Fermentations and ageing take place in casks: 25% of new cask, 75% of cask from 1 to 3 wines for 10 months. The ageing continued in stainless steel tanks, always with all their lees for another 9 months. Bottled just like the Ménétrières in April 2024.

Tasting

Always a bit austere and shy at first glance, it is undoubtedly the most "chic" of the selections with its chalky touch and its fresh and persistent finish.

Food pairing

Scallop ravioli in a mild curry sauce, turbot with hollandaise sauce, John Dory with Szechuan pepper, chicken with a creamy morel sauce, aged Comté.

Vintage

2022 was warmer than the norms set over the course of 1991-2020.

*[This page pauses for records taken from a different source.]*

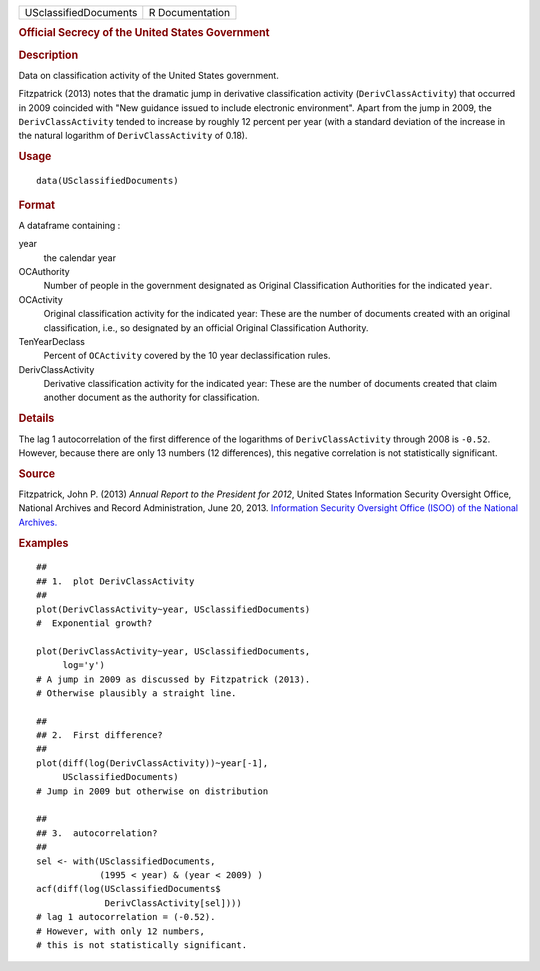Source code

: .. container::

   .. container::

      ===================== ===============
      USclassifiedDocuments R Documentation
      ===================== ===============

      .. rubric:: Official Secrecy of the United States Government
         :name: official-secrecy-of-the-united-states-government

      .. rubric:: Description
         :name: description

      Data on classification activity of the United States government.

      Fitzpatrick (2013) notes that the dramatic jump in derivative
      classification activity (``DerivClassActivity``) that occurred in
      2009 coincided with "New guidance issued to include electronic
      environment". Apart from the jump in 2009, the
      ``DerivClassActivity`` tended to increase by roughly 12 percent
      per year (with a standard deviation of the increase in the natural
      logarithm of ``DerivClassActivity`` of 0.18).

      .. rubric:: Usage
         :name: usage

      ::

         data(USclassifiedDocuments)

      .. rubric:: Format
         :name: format

      A dataframe containing :

      year
         the calendar year

      OCAuthority
         Number of people in the government designated as Original
         Classification Authorities for the indicated ``year``.

      OCActivity
         Original classification activity for the indicated year: These
         are the number of documents created with an original
         classification, i.e., so designated by an official Original
         Classification Authority.

      TenYearDeclass
         Percent of ``OCActivity`` covered by the 10 year
         declassification rules.

      DerivClassActivity
         Derivative classification activity for the indicated year:
         These are the number of documents created that claim another
         document as the authority for classification.

      .. rubric:: Details
         :name: details

      The lag 1 autocorrelation of the first difference of the
      logarithms of ``DerivClassActivity`` through 2008 is ``-0.52``.
      However, because there are only 13 numbers (12 differences), this
      negative correlation is not statistically significant.

      .. rubric:: Source
         :name: source

      Fitzpatrick, John P. (2013) *Annual Report to the President for
      2012*, United States Information Security Oversight Office,
      National Archives and Record Administration, June 20, 2013.
      `Information Security Oversight Office (ISOO) of the National
      Archives. <https://www.archives.gov/isoo/reports>`__

      .. rubric:: Examples
         :name: examples

      ::

         ##
         ## 1.  plot DerivClassActivity 
         ##
         plot(DerivClassActivity~year, USclassifiedDocuments)
         #  Exponential growth?  

         plot(DerivClassActivity~year, USclassifiedDocuments, 
              log='y')
         # A jump in 2009 as discussed by Fitzpatrick (2013).  
         # Otherwise plausibly a straight line.   

         ##
         ## 2.  First difference? 
         ##
         plot(diff(log(DerivClassActivity))~year[-1], 
              USclassifiedDocuments)
         # Jump in 2009 but otherwise on distribution 

         ##
         ## 3.  autocorrelation?  
         ##
         sel <- with(USclassifiedDocuments, 
                     (1995 < year) & (year < 2009) )
         acf(diff(log(USclassifiedDocuments$
                      DerivClassActivity[sel])))
         # lag 1 autocorrelation = (-0.52).  
         # However, with only 12 numbers, 
         # this is not statistically significant.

These days, a statement like this doesn't elicit a gaspof astonishment. Instead, these chilling statistics have become the new normal.

Even though there was abundant rainfall in 2021, this took place during the period of vegetative growth and not over the course of autumn. Total levels of rainfall at the end of winter 2022 were in deficit, and the weather during this period had been relatively mild. By the end of March, the unfurling of the tender shoots was complete, and the young growth began to reach outwards, evoking concern for those vines still bearing the scars of the hailstorm that swept across the slopes of the premier cru vineyards on 21 June 2021.
Budbreak took place in early April. The two episodes of frost that swept through the area at this point caused no damage in the southern Mâconnais, other than temporarily slowing the rate of growth in the vineyards.
We were unsurprised when temperatures began to climb rapidly, bringing with them vigorous vegetative growth in May and a notably early flowering, which took place in excellent conditions, despite the lack of rainfall.
The trend towards extreme levels of heat settled in over June, and brought with it the much-desired heavy rainstorms towards the end of the month, along with regrettable but inevitable episodes of hail. This time round it was the commune of Vergisson that suffered most from the effects of the storm. Luckily, the damage caused was far less than had been the case in Fuissé the previous year. Despite the tricky nature of the soil, and taking advantage of the first beams of sunlight and - more importantly - the lack of wind, our entire team braved the elements and strapped on their spraying kit in an effort to lend support to the vines, which were pursuing their growth cycle at a frenetic pace. Several showers at the start of July helped the berries to swell and led to the early closure of the bunches and the start of veraison, and we were able to begin to feel the softening of the berries by 9 July.


If early summer was marked by heavy levels of rainfall, the hallmark of this period was the inevitable return of the searing sunshine between 4 July and 13 August. Burning evenings were succeeded by waterless dawns, leaving growers increasingly concerned about the coming harvest. On 10 August, we tasted the berries and forecasted a start to the picking on 17 August. It was at that point that scant rainfalls put in a late appearance on 14 August, and again on the 17th. We decided to delay the harvest by a few days in order to make the most of this meagre advantage.

On 22 August, our secateurs set to work for 10 days. The appearance of the bunches and the tasting of the musts brought to mind the 2018 and 2020 vintages, but oh, how much more complex was our task this time round... This year there was little nuance to be sought in the management of our poor bruised grapes. Instead we need to face up to the fact that the current trend towards ever-earlier harvests is likely to dominate viticulture in southern Burgundy over the course of the coming decades, bringing with it ripe harvests without discernible levels of excess. There is no easy solution, instead we need to shoulder our new responsibilities and learn to deal with the challenges set by both vinification and viticulture under these conditions.

Having said that, we present this vintage, picked at optimal ripeness, in a spirit of joy and hope. Joy because its flavours, its charm and its balance have hit just the right notes in a very heterogenous vintage; with confidence because yields, although far from generous, have surpassed the expectations set by the very short harvest of 2021, but equally full of hope as we have successfully introduced a suite of viticultural techniques that point us in a new, more virtuous direction.